In Africa, Brazil’s influence extends beyond the continent’s six Portuguese-speaking countries. Its total trade with African nations ballooned from roughly $4.3 billion in 2000 to $28.5 billion in 2013. Not surprisingly, Brazil’s security partnership with Africa is motivated to a large extent by a desire to expand business opportunities for Brazilian defense firms.

In 1994, for example, Brazil signed a defense cooperation agreement with Namibia; today, Brazil is the primary supplier and training partner of Namibia’s navy. In 2001, Brazil secured its foothold in southern Africa by opening a naval advisory mission in Walvis Bay, Namibia’s largest commercial port and sole deep-water harbor.  

Namibia was just the first. Brazil has also signed defense cooperation accords with Cape Verde (1994), South Africa (2003), Guinea-Bissau (2006), Mozambique (2009), Nigeria (2010), Senegal (2010), Angola (2010), and Equatorial Guinea (2010 and 2013). Following joint navy exercises with Benin, Cape Verde, Nigeria, and São Tomé and Príncipe in 2012, and additional exercises with Angola, Mauritania, Namibia, and Senegal the following year, Brazil opened another Brazilian naval mission in 2013, in Cape Verde.

In Africa, Brazil’s influence extends far beyond the continent’s six Portuguese-speaking countries.

Meanwhile, a defense cooperation agreement with Mali is currently under review, and Brazil’s Ministry of Defense has announced plans for a third naval mission in São Tomé and Príncipe, to open this year.

Brazil is also providing Africa with military, air, and navy training. Between 2003 and 2013, the Brazilian Naval School and Naval War School trained as many as 2,000 military officials from Namibia alone. The Brazilian air force has provided support to pilots from Angola, Guinea-Bissau, and Mozambique. And since 2009, the Brazilian Cooperation Agency has partnered with the country’s Ministry of Defense, budgeting roughly $3.2 million from 2009 to 2013, for training programs for African military personnel. 

The flurry of cooperation agreements sends a strong signal to Brazilian defense contractors to do business in Africa.

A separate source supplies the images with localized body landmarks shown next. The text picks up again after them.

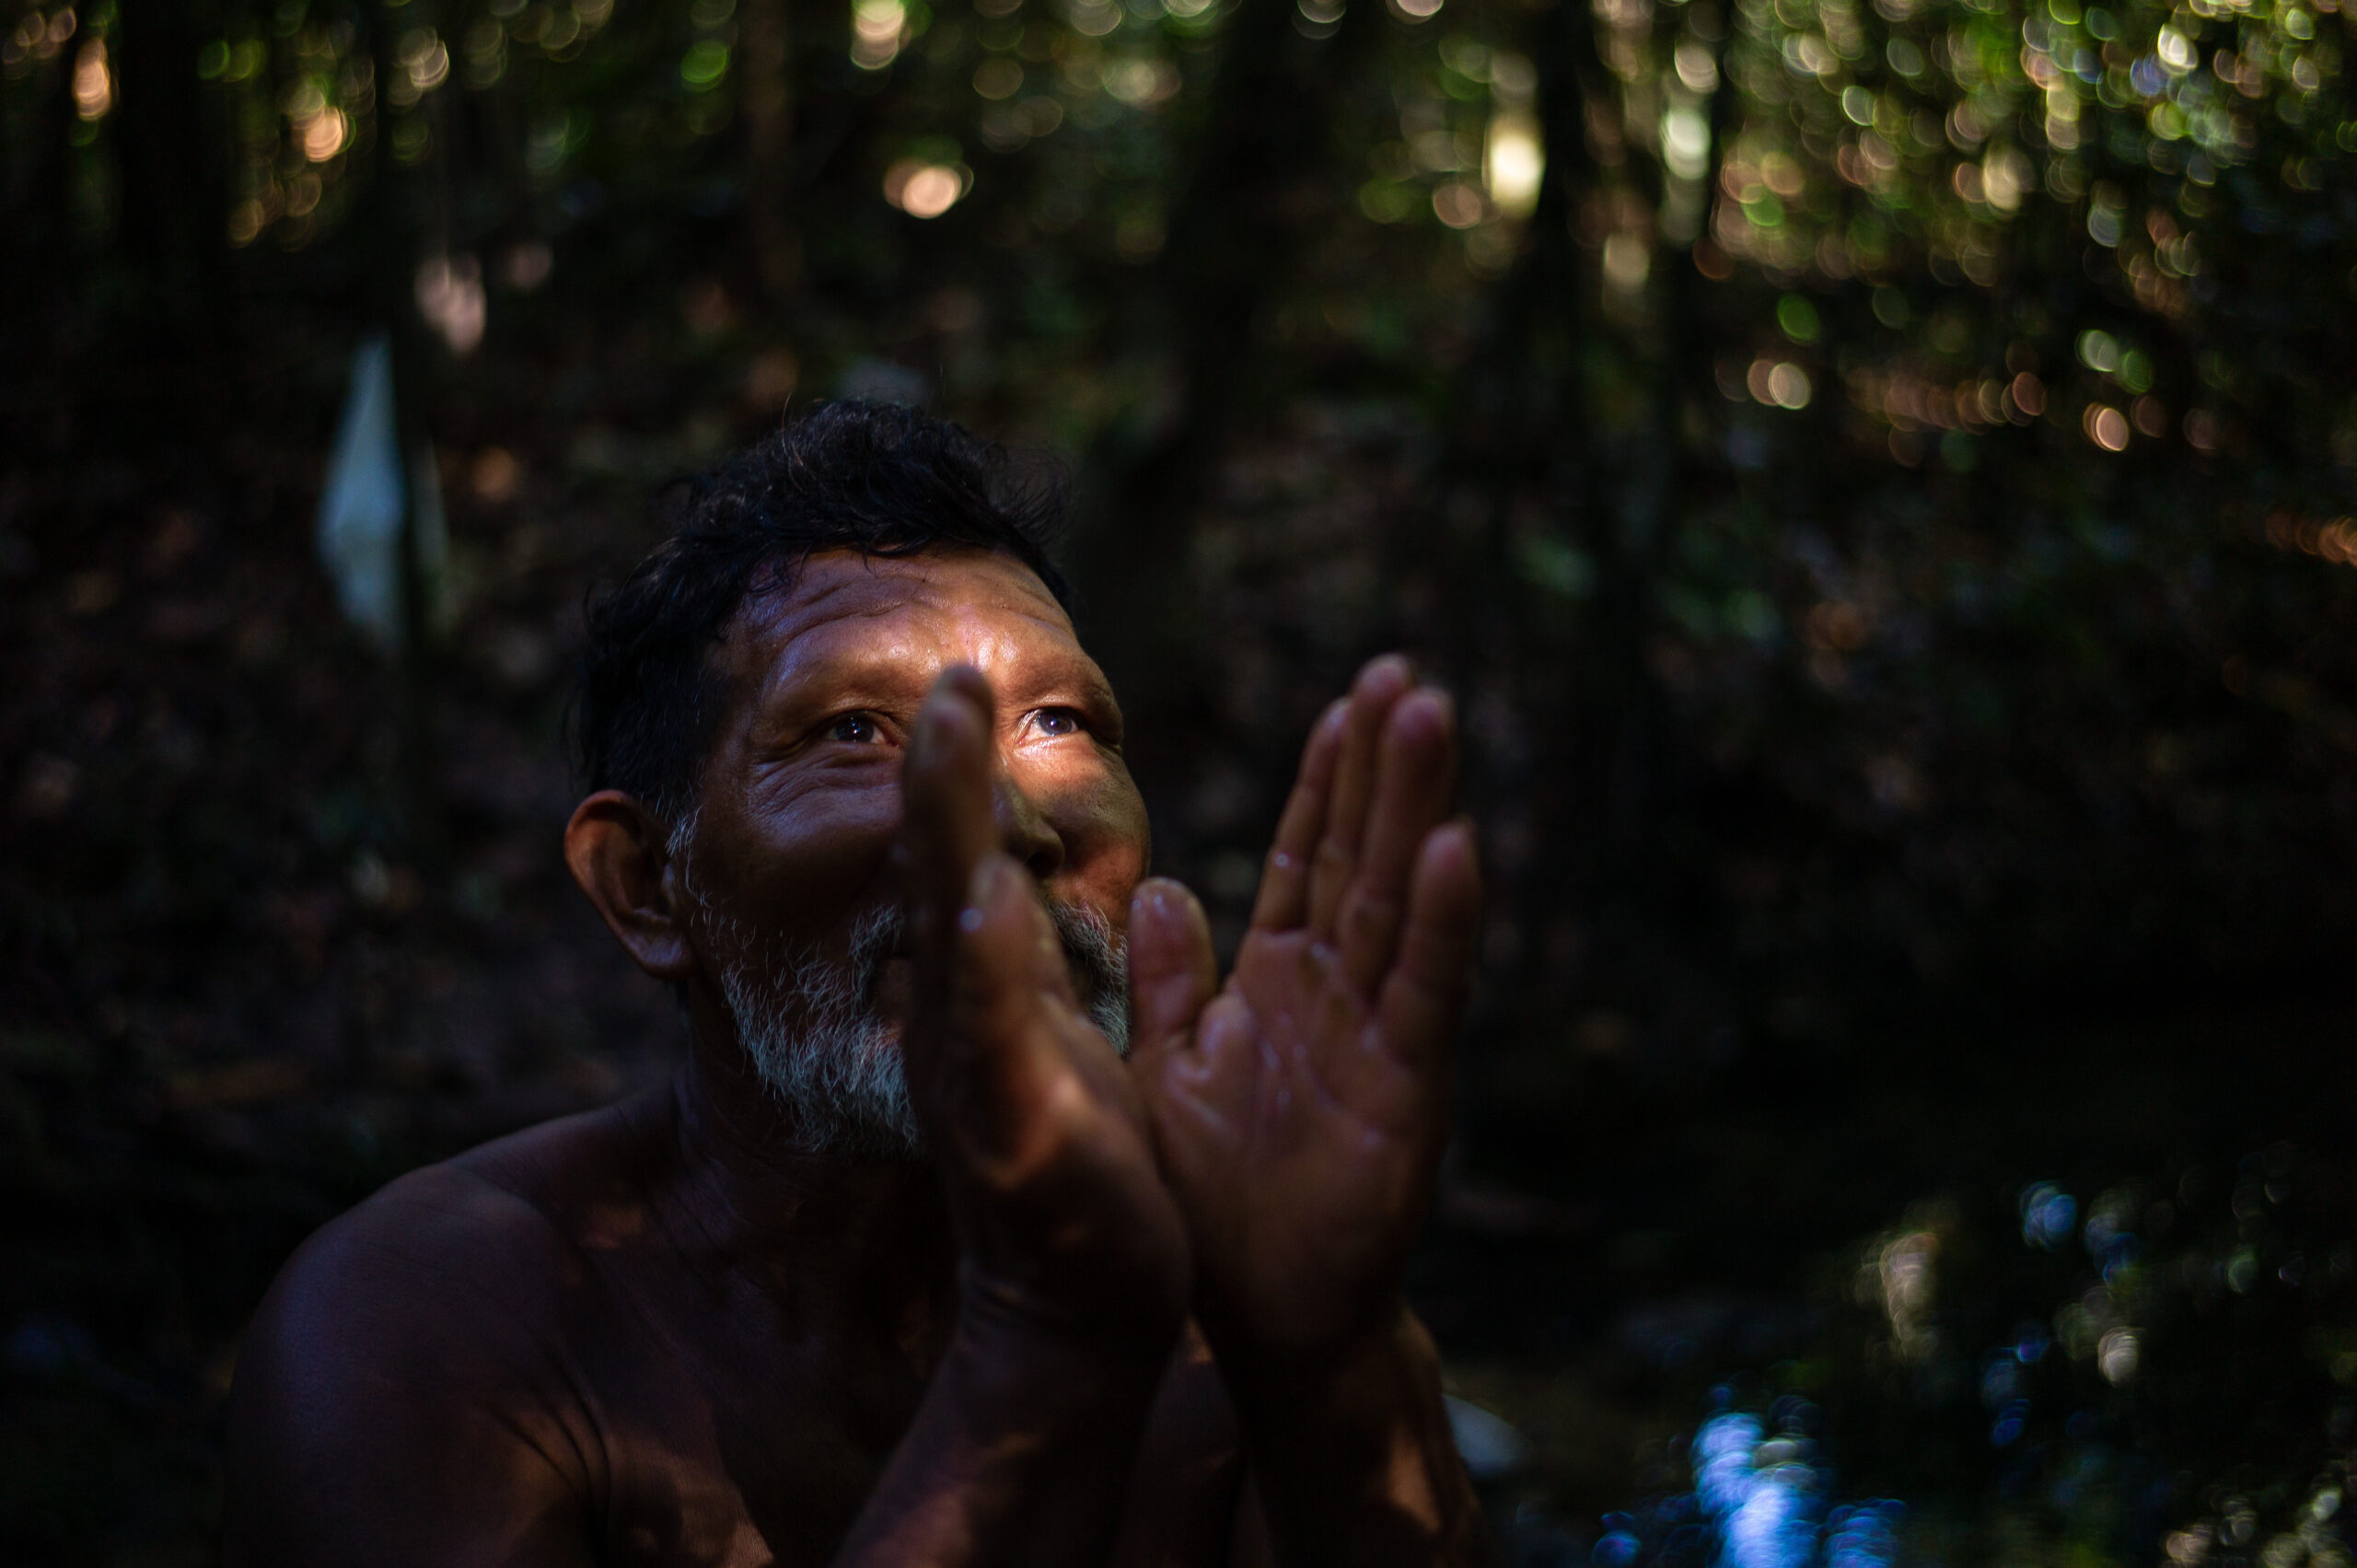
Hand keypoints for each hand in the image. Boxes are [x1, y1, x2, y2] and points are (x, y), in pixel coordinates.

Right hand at [900, 668, 1190, 1347]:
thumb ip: (1020, 958)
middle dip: (937, 769)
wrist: (1080, 1305)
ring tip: (945, 733)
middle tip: (943, 671)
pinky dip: (982, 963)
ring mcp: (974, 1069)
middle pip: (936, 870)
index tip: (960, 674)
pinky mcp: (1014, 1126)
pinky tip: (980, 896)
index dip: (952, 770)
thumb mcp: (1041, 1035)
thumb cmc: (1070, 1165)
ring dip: (946, 827)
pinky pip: (993, 1033)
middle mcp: (957, 1019)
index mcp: (980, 991)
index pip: (958, 858)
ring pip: (951, 929)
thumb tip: (997, 879)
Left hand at [1128, 656, 1479, 1364]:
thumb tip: (1168, 891)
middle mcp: (1340, 993)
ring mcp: (1379, 1036)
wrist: (1260, 1315)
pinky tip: (1460, 848)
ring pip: (1400, 901)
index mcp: (1282, 981)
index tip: (1348, 698)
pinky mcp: (1406, 1092)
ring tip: (1432, 714)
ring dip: (1416, 808)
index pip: (1309, 858)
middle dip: (1382, 765)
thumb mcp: (1169, 1073)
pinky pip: (1425, 994)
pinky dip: (1444, 923)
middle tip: (1406, 670)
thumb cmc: (1216, 1200)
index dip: (1328, 780)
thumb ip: (1171, 985)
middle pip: (1362, 856)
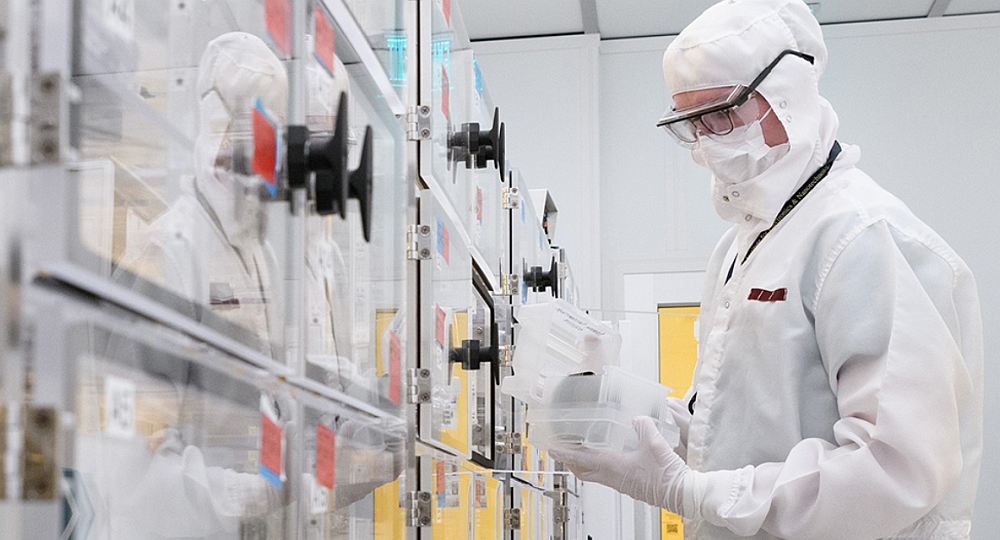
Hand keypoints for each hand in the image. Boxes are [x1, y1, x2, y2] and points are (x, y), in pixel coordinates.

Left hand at [550, 416, 690, 513]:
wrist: (683, 493)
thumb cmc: (668, 475)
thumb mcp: (654, 442)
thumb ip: (643, 425)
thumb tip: (637, 418)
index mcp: (613, 467)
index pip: (581, 460)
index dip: (565, 453)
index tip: (552, 448)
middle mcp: (613, 478)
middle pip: (582, 471)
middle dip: (570, 460)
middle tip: (562, 449)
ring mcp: (621, 483)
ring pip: (594, 475)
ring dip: (584, 464)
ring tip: (580, 451)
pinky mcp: (630, 485)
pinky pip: (607, 476)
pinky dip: (599, 466)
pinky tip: (608, 457)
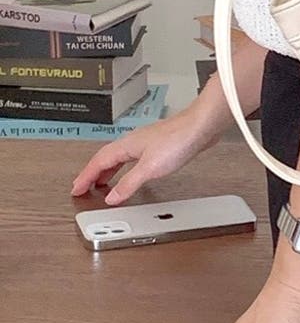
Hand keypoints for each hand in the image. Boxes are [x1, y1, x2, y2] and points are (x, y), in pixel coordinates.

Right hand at [69, 109, 220, 204]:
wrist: (202, 125)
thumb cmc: (178, 139)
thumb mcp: (150, 168)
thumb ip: (129, 183)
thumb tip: (111, 197)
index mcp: (126, 146)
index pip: (98, 162)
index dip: (85, 177)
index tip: (75, 189)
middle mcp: (133, 142)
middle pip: (106, 158)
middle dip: (94, 173)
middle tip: (85, 187)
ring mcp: (147, 143)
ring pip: (121, 158)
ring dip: (109, 171)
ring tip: (104, 184)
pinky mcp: (160, 146)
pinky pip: (134, 159)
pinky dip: (126, 168)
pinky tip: (134, 173)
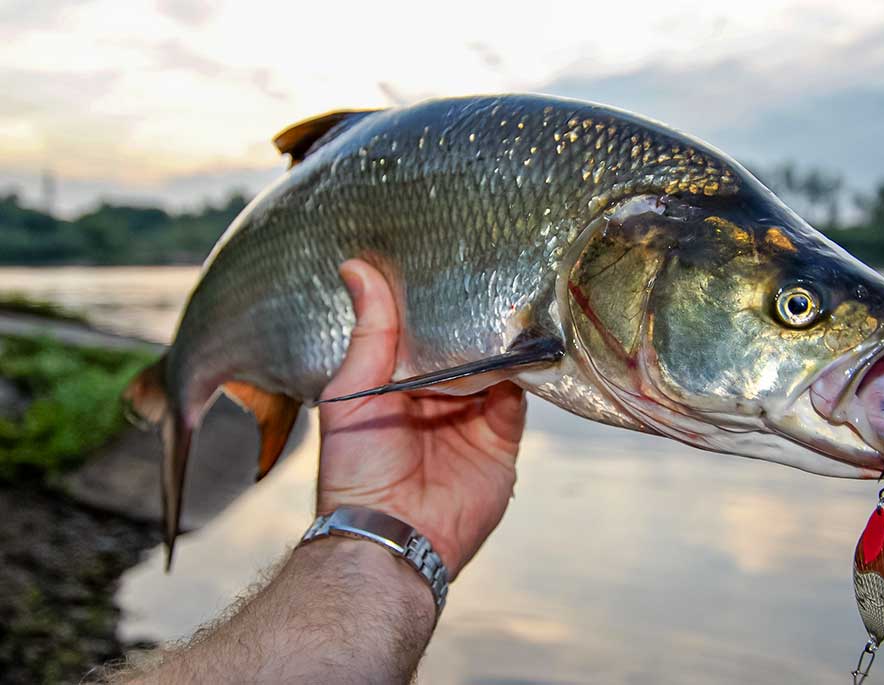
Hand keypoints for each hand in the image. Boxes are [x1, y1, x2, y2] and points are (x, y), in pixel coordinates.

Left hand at [316, 259, 526, 576]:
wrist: (394, 537)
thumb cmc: (357, 470)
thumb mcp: (352, 393)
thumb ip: (369, 335)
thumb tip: (358, 268)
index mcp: (395, 386)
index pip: (421, 335)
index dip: (432, 305)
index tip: (445, 261)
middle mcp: (436, 399)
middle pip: (463, 348)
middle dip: (475, 320)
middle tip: (492, 270)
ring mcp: (470, 419)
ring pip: (494, 368)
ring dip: (502, 343)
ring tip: (516, 299)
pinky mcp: (500, 441)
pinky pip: (519, 400)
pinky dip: (524, 375)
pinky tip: (527, 346)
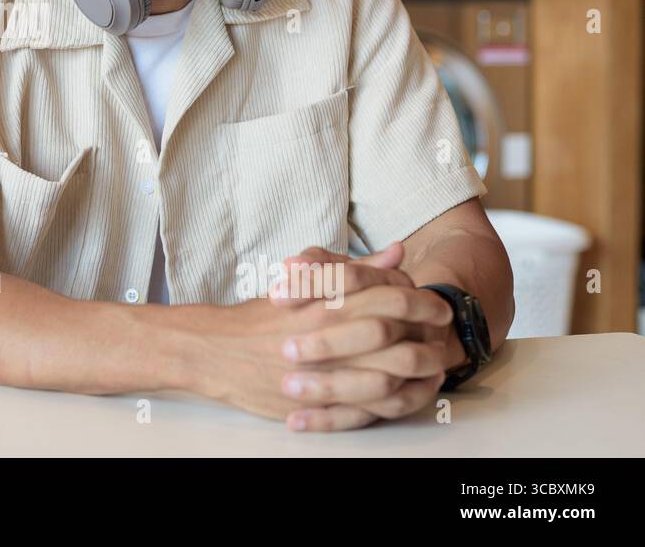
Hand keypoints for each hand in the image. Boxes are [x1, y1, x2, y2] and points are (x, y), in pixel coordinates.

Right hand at [178, 270, 451, 426]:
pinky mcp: (320, 402)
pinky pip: (371, 409)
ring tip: (434, 371)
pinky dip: (397, 404)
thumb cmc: (262, 316)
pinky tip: (409, 396)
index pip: (392, 297)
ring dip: (419, 376)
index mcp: (329, 301)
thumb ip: (358, 270)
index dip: (424, 302)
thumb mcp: (308, 284)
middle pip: (399, 338)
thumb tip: (398, 252)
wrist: (216, 351)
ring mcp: (326, 371)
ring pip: (390, 377)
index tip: (439, 308)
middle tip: (444, 341)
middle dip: (430, 341)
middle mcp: (331, 335)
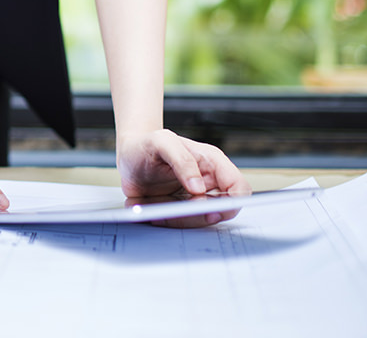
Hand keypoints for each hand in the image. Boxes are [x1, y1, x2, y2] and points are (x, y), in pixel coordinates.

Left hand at [116, 129, 250, 225]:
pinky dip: (170, 222)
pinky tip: (154, 211)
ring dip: (182, 220)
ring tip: (158, 208)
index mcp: (212, 163)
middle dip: (202, 215)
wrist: (128, 155)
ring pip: (203, 220)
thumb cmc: (147, 144)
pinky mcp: (181, 210)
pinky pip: (184, 224)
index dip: (232, 202)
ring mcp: (196, 198)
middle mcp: (208, 182)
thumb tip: (199, 188)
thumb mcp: (162, 142)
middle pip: (223, 209)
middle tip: (176, 211)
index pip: (238, 187)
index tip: (211, 210)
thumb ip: (182, 161)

Both public and private firms are getting in line, not least trade organizations such as the Brazilian Defense and Security Industries Association, Comdefesa, and the Brazilian Trade and Investment Promotion Agency

Brazilian arms manufacturers have ramped up their efforts to align weapons development and technology production pipelines with African demand. Embraer, for example, brokered several deals to sell its signature aircraft, the Super Tucano A-29, along with training and technical assistance. The company signed contracts with Angola, Burkina Faso, and Mauritania worth more than $180 million in total. 

Likewise, GhanaMali, and Senegal either signed procurement deals or signaled their intention to purchase Embraer’s Super Tucano. These deals pale in comparison with those the company has made with the United States, Sweden, and the United Arab Emirates, but they are significant nevertheless, since they signify a deepening relationship with Brazil.

Brazil is also cashing out at international arms fairs, and some of its major clients are based in Africa. The country shipped more than $70 million in small arms and ammunition to 28 African countries from 2000 to 2013, according to the latest available UN data. Algeria tops the list of Brazil’s small arms and ammunition clients, with purchases of more than $23 million. Algeria is followed by Botswana, South Africa, Kenya, and Angola.

Arms fairs offer important opportunities for Brazil to deepen its south–south cooperation with Africa. At the 2013 Latin America Aerospace and Defense fair, the largest in the region, Brazil’s minister of defense met with 14 ministers or deputy ministers from African and Latin American countries over the course of just three days. Such events confirm that Brazil is hardening its soft power across the South Atlantic. In the process, Brazil is using Africa to signal its arrival as a global player on the world stage.